This 14-year-old teenager attended the Plastic Health Summit as a speaker from Indonesia. 


Aeshnina Azzahra Aqilani just returned to Indonesia after attending an invitation from the Plastic Soup Foundation in Amsterdam. The teenager familiarly called Nina went with her parents, Prigi Arisandi and Daru Setyo Rini, to attend the Plastic Health Summit as a speaker from Indonesia. 

While attending the event, Nina spoke about the waste trade, where developed countries smuggle their waste illegally to Indonesia. This can pollute the Indonesian environment.

"We just found the fact that the waste is dumped into developed countries. We cried hearing this fact," Nina said. This 14-year-old teenager also was allowed to see Plastic Recycling Center in Amsterdam. Nina told from all the waste collected there (Plastic Recycling Center), only 60 percent of the plastic waste. For other debris such as tin, aluminum, paper, textiles sent to the incinerator or burned. 



"They only process 80 percent of the waste, and they use water to wash the waste. When I asked where the water was disposed of, they said they recycle the water, but the waste from recycling is quite enormous. They need 50 percent of new plastic seeds to produce new products by using sophisticated machines," Nina said. 

Not only that, during three weeks in Amsterdam, Nina also visited Groningen, Leiden, and walked along the Amsterdam canals. She admits that the Dutch are trying very hard to use renewable sources of electricity such as windmills and solar panels.

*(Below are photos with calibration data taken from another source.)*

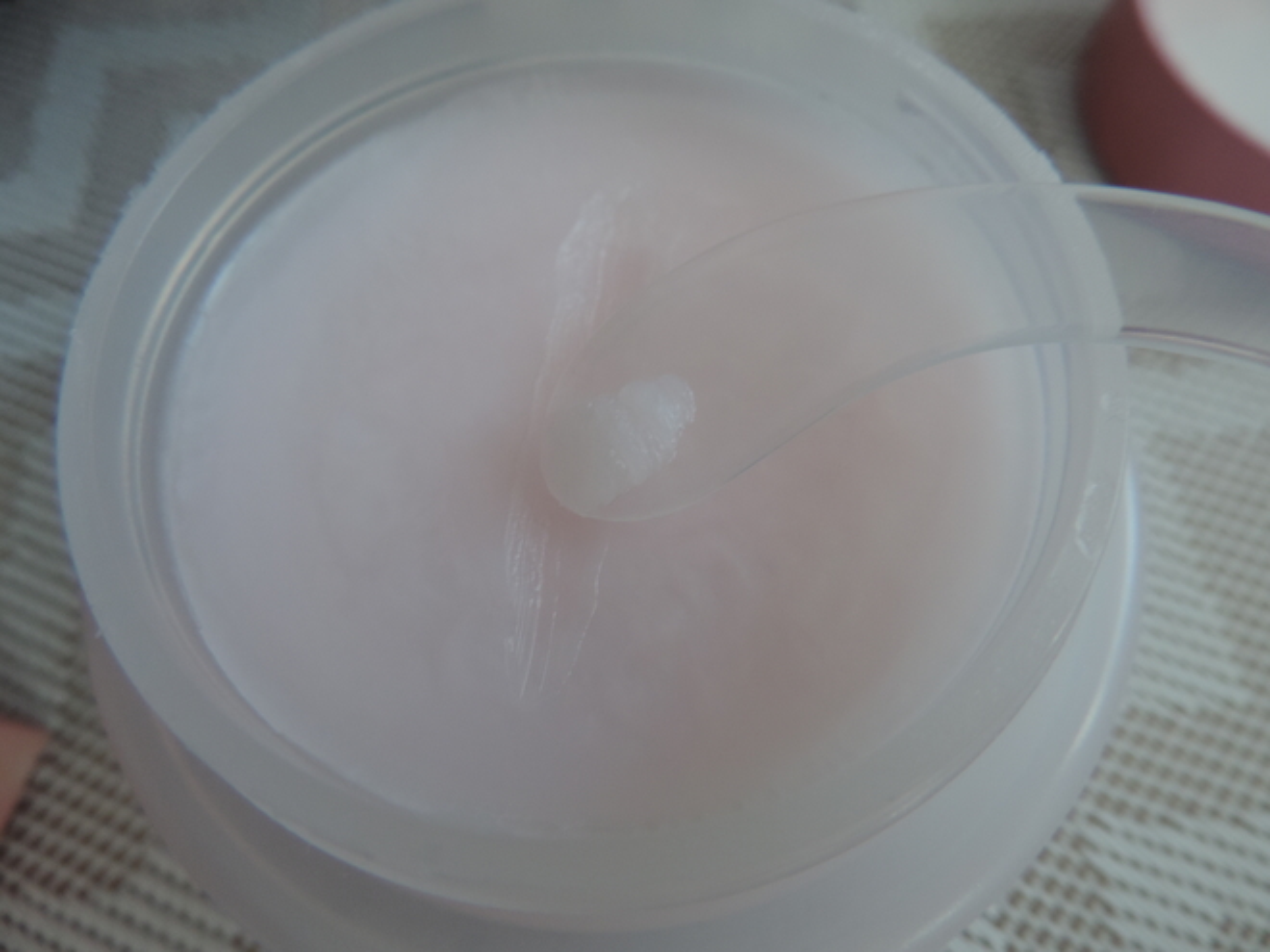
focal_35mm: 24
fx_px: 881
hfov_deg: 71.6
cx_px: 635
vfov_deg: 56.8
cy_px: 476
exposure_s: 1/30
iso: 200
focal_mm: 4.3
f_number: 3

"Three weeks in Amsterdam and one week in the UK are certainly a lot of new experiences and knowledge. Moreover, I met researchers who researched microplastics in the placenta, blood, fruit, and microplastics' impact on humans. I also invite Dutch citizens to reduce single-use plastics, " Nina said. 

Nina also gives a message for children in Indonesia to be encouraged to speak up for their rights. "Help us to live in a brighter future! Let's reduce single-use plastic!" She added. 

About Plastic Health Summit of 2021

On October 21, 2021, the second Plastic Health Summit was held in Amsterdam, the Netherlands. Hosted by the Plastic Soup Foundation, the event followed the first edition in 2019 (FPF reported) and featured 25 speakers from academia, policy, business, and civil society. All presentations highlighted different aspects of plastics and their impacts on health, and recordings are freely available to watch.

Other speakers addressed the ethical aspects of plastic pollution from failed recycling, where plastic waste from industrialized nations is shipped, sometimes illegally, to Indonesia, Ghana, and other countries in the Global South. Susan Shaw, Shaw Institute, highlighted child labor as a key factor with detrimental health consequences.

Daru Setyorini and Prigi Arisandi showed footage from their home Indonesia where imported plastic waste is not being recycled but burnt in non-industrial incineration, leading to air and soil contamination dioxins, and other hazardous, persistent chemicals.